• **Passage provided**
I always look forward to new releases for UVI Falcon, especially when they are from Simon Stockhausen He is a brilliant musician as well as a sound-design expert.

Stockhausen’s latest release, Fluidity is no exception.

Fluidity takes free advantage of Falcon’s deep, musical wellspring of synthesis, sampling, and processing. For instance, one patch may rely on a wavetable oscillator and FM synthesis, while another may add analog modeling, a granular oscillator, and a sequencer. The result yields heady, animated patches and a generous palette of sound-shaping tools.

Fluidity’s patches are divided loosely into seven categories: Electronic, Mallets, Sequencer, Soundscapes, Strings, Water, Wind – a diverse bunch of titles, to be sure, but the collection defies a literal interpretation. Even Mallets, which start with percussive attacks, often bloom into lush, shimmering pads.

Patch timbres are often extremely complex, as reflected by there being seven to twelve useful macros (the controls in the center of the interface) in each patch. The Synth Vibes patch has ten of them, for example, and these go well beyond filter cutoff and resonance controls.

Synth Vibes starts off sounding more like Steel Pans, but there’s plenty to work with: a pair of Pluck oscillators feeding resonators, stacked with a pair of FM engines, layered with a 3-oscillator analog-modeling stack, and a ton of modulation.

The result is a pad with a steel pan attack whose gorgeous, flowing echoes create an undercurrent of subtle timbral motion and sparkle.

Less subtle, but powerful and inspiring are some of the patches in the Sequencer section. Fluidity Bass Seq is reminiscent of the driving force behind Jeff Beck’s Star Cycle – but with a more syncopated rhythm, due to different components playing in sync, each with a different number of steps.

Playing with the formant filter knobs sends the patch into wah-wah Wackyland.

In the Strings folder you’ll find a bunch of enormous-sounding cittern patches, all sampled by Stockhausen and melded with wavetables, granular processing, and other techniques.

• **Entries provided**
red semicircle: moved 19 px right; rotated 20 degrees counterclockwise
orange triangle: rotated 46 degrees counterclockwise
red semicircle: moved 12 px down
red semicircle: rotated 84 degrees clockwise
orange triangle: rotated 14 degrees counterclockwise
---
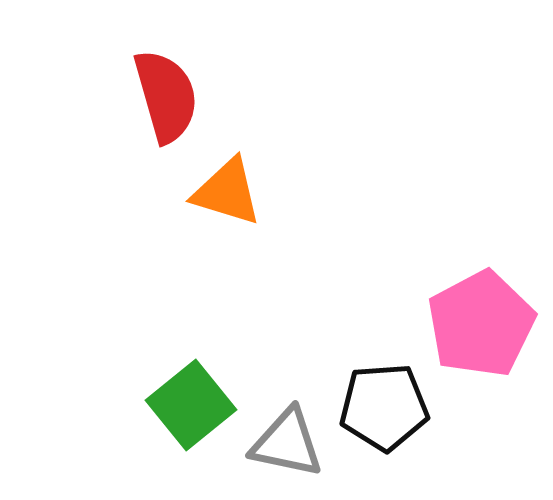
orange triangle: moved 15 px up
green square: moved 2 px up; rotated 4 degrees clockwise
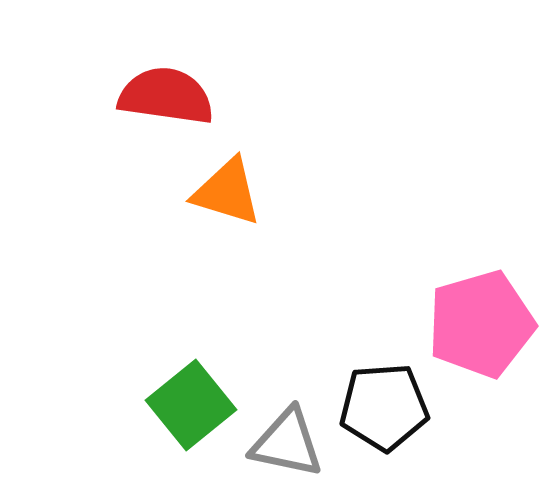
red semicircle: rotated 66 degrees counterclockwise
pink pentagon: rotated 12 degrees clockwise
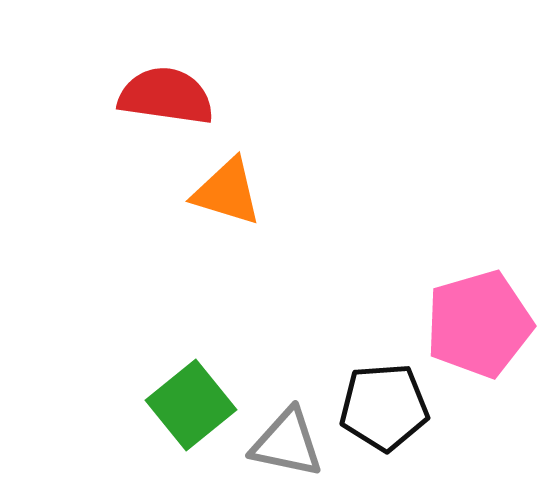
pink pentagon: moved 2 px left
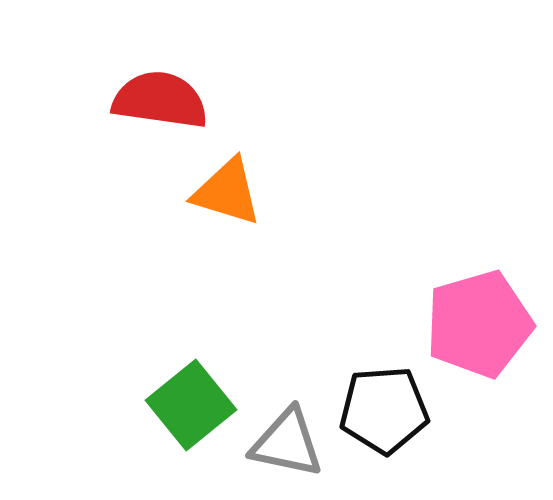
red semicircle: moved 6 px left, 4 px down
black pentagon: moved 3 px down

• **Directives**
a) Repeat the passage of the Fluidity review between "Playing with the" and "and other techniques.", inclusive.
b) According to the Fluidity review, what instrument did Stockhausen sample for the patches in the Strings folder?
c) Supply the next part of the Fluidity review, picking up after its final sentence.

• **Final results**
a)
Playing with the formant filter knobs sends the patch into wah-wah Wackyland.

In the Strings folder you’ll find a bunch of enormous-sounding cittern patches, all sampled by Stockhausen and melded with wavetables, granular processing, and other techniques.

b) The cittern.

c)
Sul Pont Scape is a sonic mind-blower, with wavetables virtually advancing gradually closer to the sampled cello’s bridge. It’s spooky and gorgeous.

Ethereal sounds predominate in the Water and Wind folders, and most are unlike anything you would probably expect. If not, twisting the MIDI-controllable macros yields dramatic changes, either in timbre, motion, or rhythm.

These derive some component of the sound from sampled elements of water and wind, whether in impulse responses, as wavetables or granular sample playback, merged with analog oscillators. The sound ranges from dripping water to a talk box tube immersed in water to drastically granulated saxophone arpeggios.

Many of the macros offer controls for speed, position, or density of the granulation, among other tweaks.


There’s plenty more. The Soundscape patches are a cinematic treasure trove, from tonal pads to unusual atonal sound effects.

Fluidity will open your ear to some new sonic possibilities. Better yet, as in Stockhausen’s earlier libraries, each patch contains details regarding its creation, all of which are valuable sound design pointers. Study these patches in conjunction with Stockhausen’s notes, to become a Falcon power user.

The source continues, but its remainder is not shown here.